* WHAT IS EXPECTED: Scan the entries below for the word "center" and copy every line where it turns up.

* PROVIDED MATERIAL:
-*-

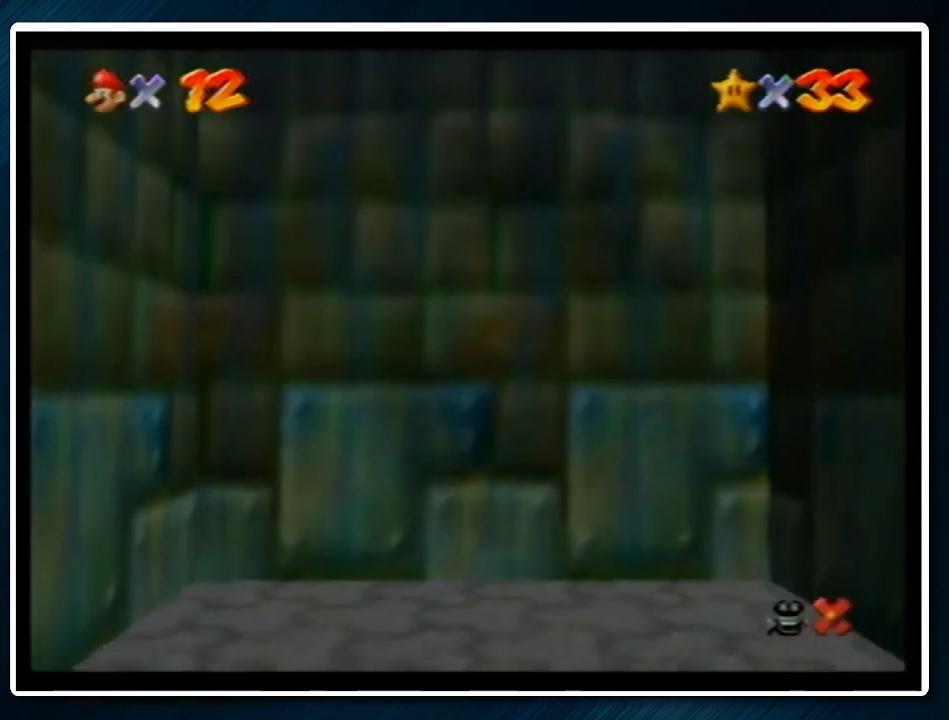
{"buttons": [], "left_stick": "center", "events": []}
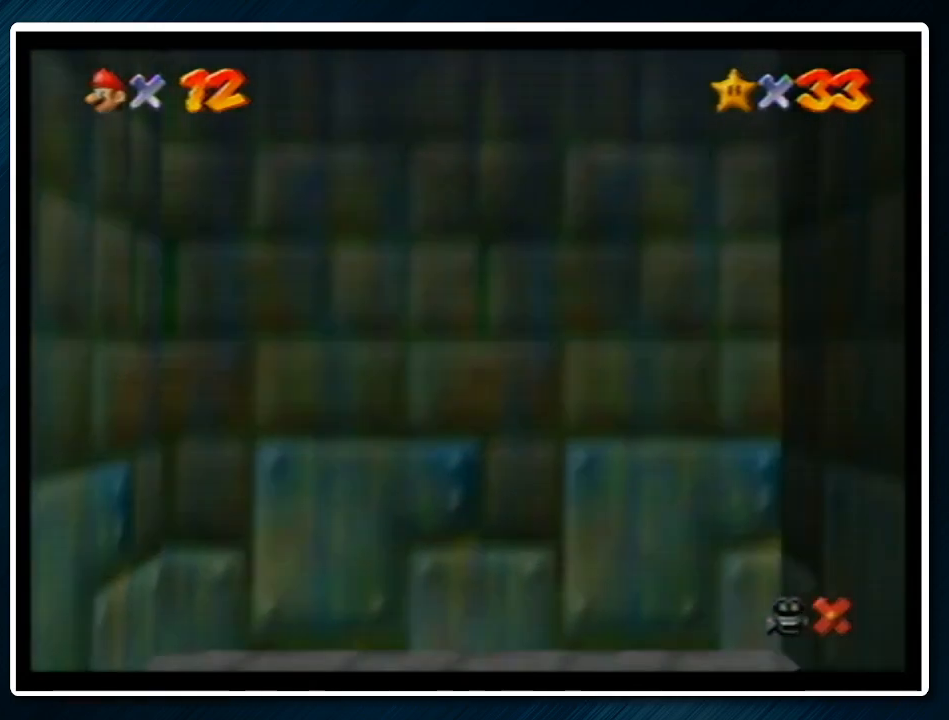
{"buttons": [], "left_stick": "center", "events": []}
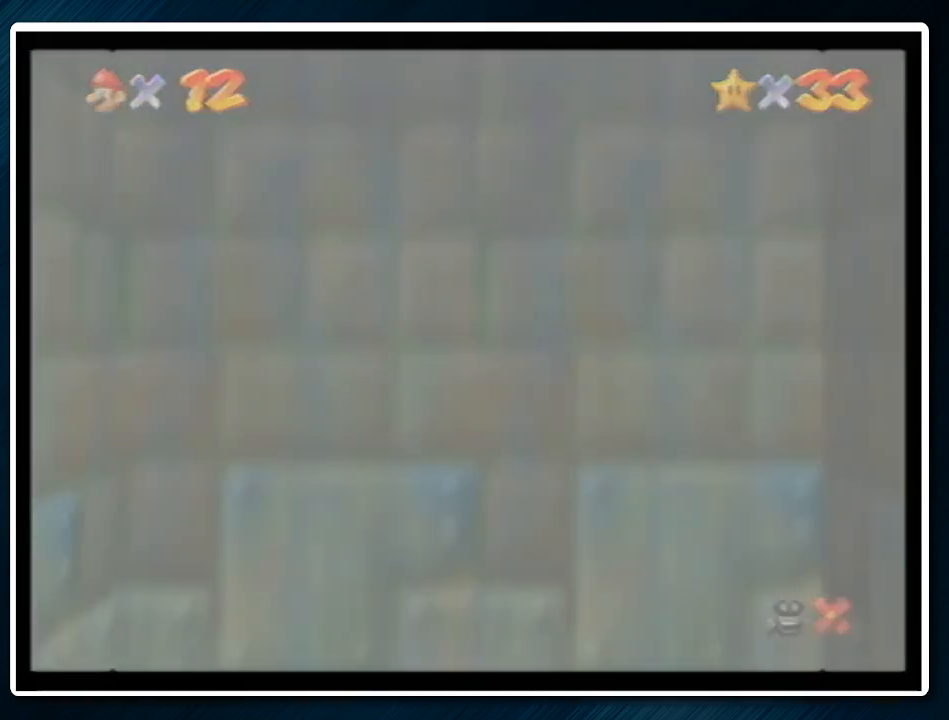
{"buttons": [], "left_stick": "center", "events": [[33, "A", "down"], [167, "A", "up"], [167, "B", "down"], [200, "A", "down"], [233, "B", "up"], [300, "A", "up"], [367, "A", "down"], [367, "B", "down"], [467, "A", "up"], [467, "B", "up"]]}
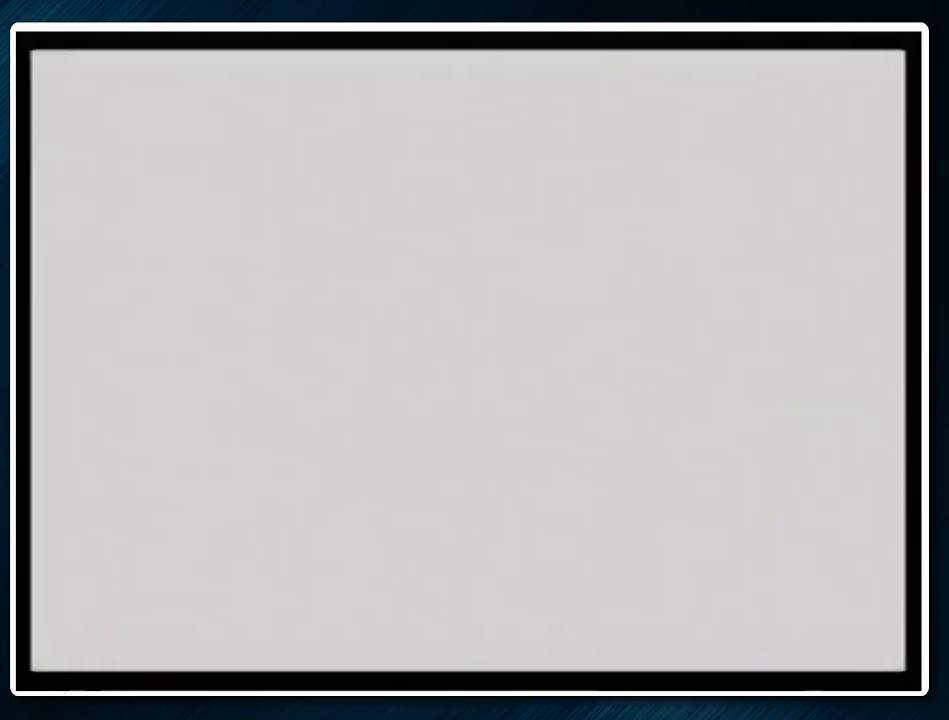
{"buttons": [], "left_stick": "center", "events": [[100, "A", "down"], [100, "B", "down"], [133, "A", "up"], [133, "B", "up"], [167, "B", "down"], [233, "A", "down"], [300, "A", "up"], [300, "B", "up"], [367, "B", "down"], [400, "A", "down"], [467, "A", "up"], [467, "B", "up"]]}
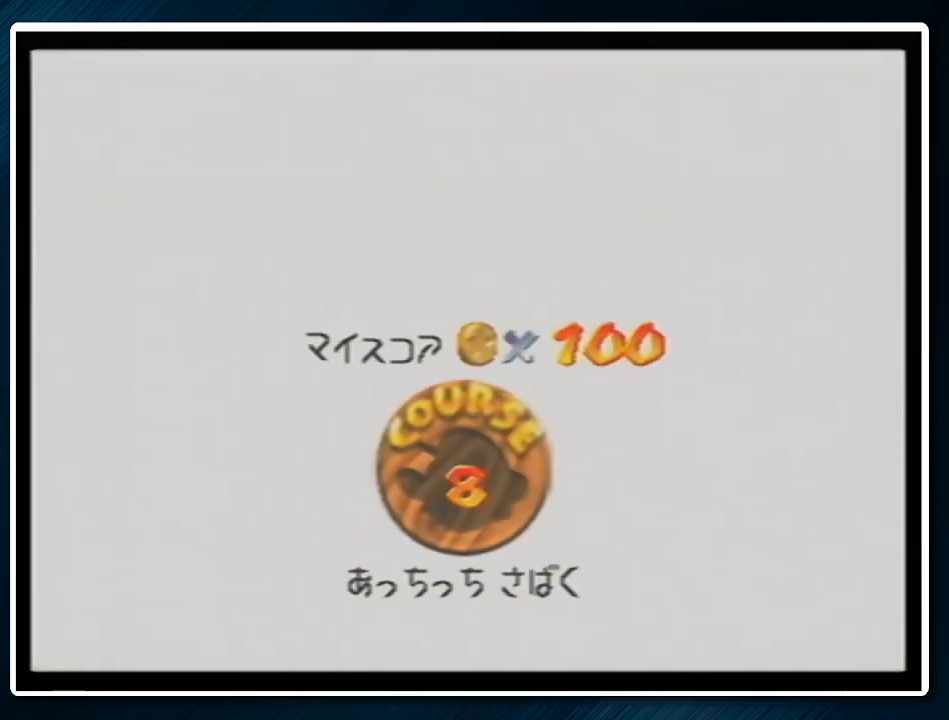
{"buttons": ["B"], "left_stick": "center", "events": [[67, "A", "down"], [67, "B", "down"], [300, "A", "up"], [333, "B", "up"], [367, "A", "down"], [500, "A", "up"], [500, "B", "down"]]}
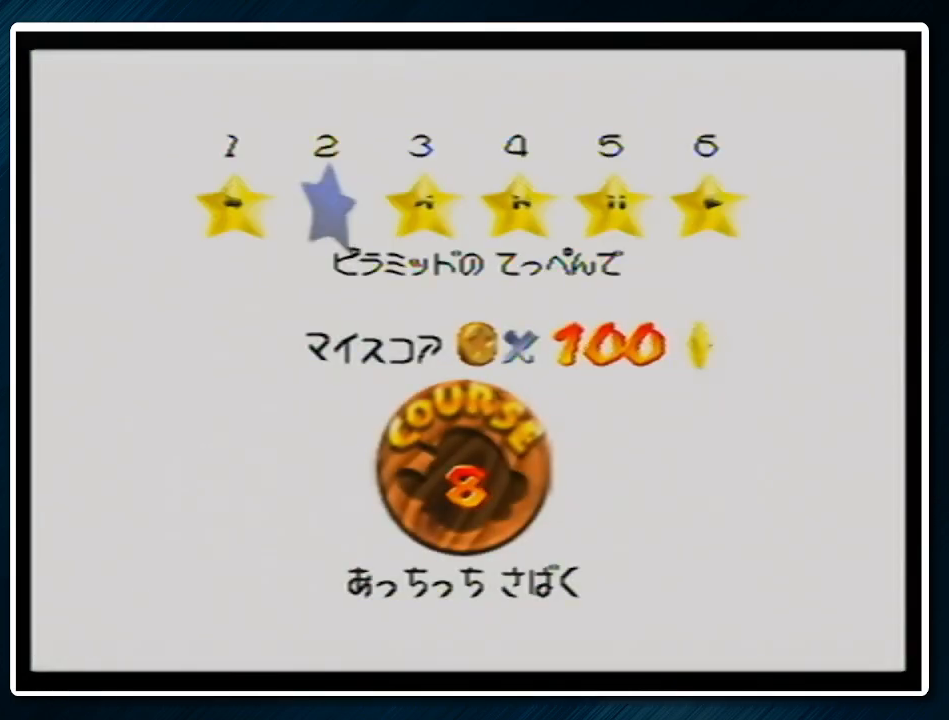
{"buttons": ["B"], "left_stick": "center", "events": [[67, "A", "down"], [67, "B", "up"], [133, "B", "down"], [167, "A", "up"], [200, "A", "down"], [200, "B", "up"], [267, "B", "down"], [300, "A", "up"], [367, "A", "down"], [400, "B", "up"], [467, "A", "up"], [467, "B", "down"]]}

-*-

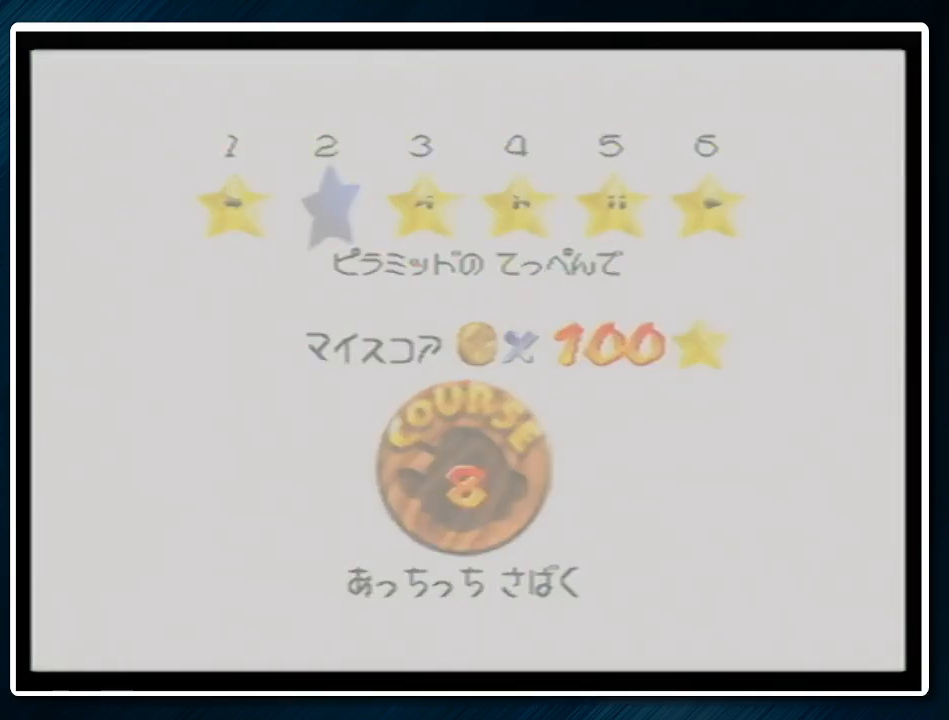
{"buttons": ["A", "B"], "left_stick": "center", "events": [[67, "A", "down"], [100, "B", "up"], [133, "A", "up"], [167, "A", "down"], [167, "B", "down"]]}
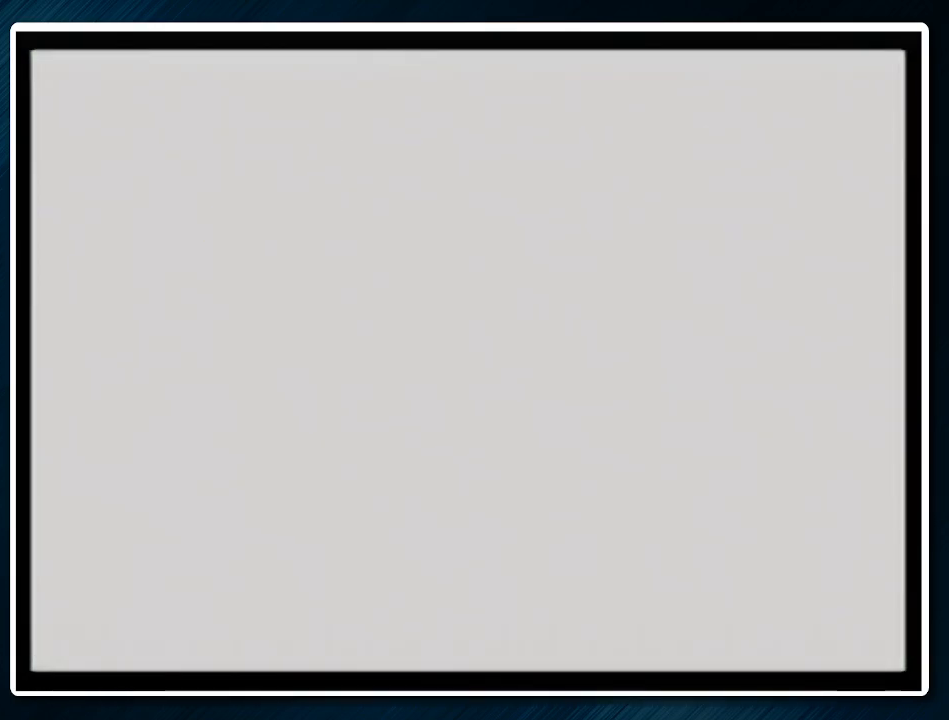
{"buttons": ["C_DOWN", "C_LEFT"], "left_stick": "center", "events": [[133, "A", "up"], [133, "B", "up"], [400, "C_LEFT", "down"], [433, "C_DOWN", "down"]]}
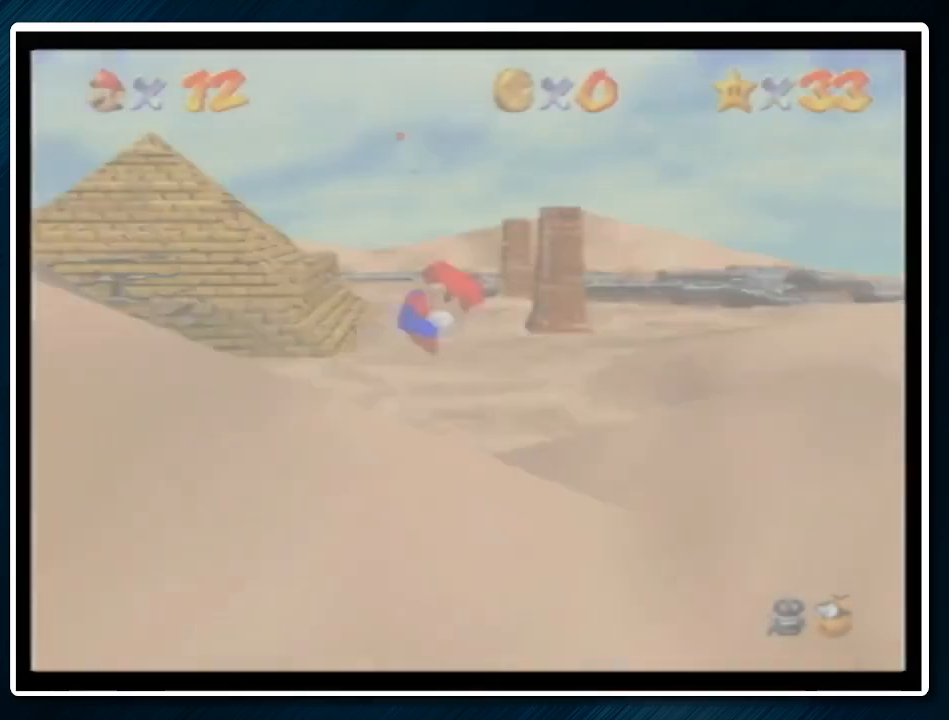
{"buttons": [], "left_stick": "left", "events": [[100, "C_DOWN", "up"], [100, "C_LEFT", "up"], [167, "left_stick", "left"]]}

-*-

* YOUR SOLUTION:
{"buttons": [], "left_stick": "center", "events": []}
{"buttons": [], "left_stick": "center", "events": []}
{"buttons": [], "left_stick": "center", "events": [[33, "A", "down"], [167, "A", "up"], [167, "B", "down"], [200, "A", "down"], [233, "B", "up"], [300, "A", "up"], [367, "A", "down"], [367, "B", "down"], [467, "A", "up"], [467, "B", "up"]]}
{"buttons": [], "left_stick": "center", "events": [[100, "A", "down"], [100, "B", "down"], [133, "A", "up"], [133, "B", "up"], [167, "B", "down"], [233, "A", "down"], [300, "A", "up"], [300, "B", "up"], [367, "B", "down"], [400, "A", "down"], [467, "A", "up"], [467, "B", "up"]]}
{"buttons": ["B"], "left_stick": "center", "events": [[67, "A", "down"], [67, "B", "down"], [300, "A", "up"], [333, "B", "up"], [367, "A", "down"], [500, "A", "up"], [500, "B", "down"]]}
{"buttons": ["B"], "left_stick": "center", "events": [[67, "A", "down"], [67, "B", "up"], [133, "B", "down"], [167, "A", "up"], [200, "A", "down"], [200, "B", "up"], [267, "B", "down"], [300, "A", "up"], [367, "A", "down"], [400, "B", "up"], [467, "A", "up"], [467, "B", "down"]]}
{"buttons": ["A", "B"], "left_stick": "center", "events": [[67, "A", "down"], [100, "B", "up"], [133, "A", "up"], [167, "A", "down"], [167, "B", "down"]]}
{"buttons": ["C_DOWN", "C_LEFT"], "left_stick": "center", "events": [[133, "A", "up"], [133, "B", "up"], [400, "C_LEFT", "down"], [433, "C_DOWN", "down"]]}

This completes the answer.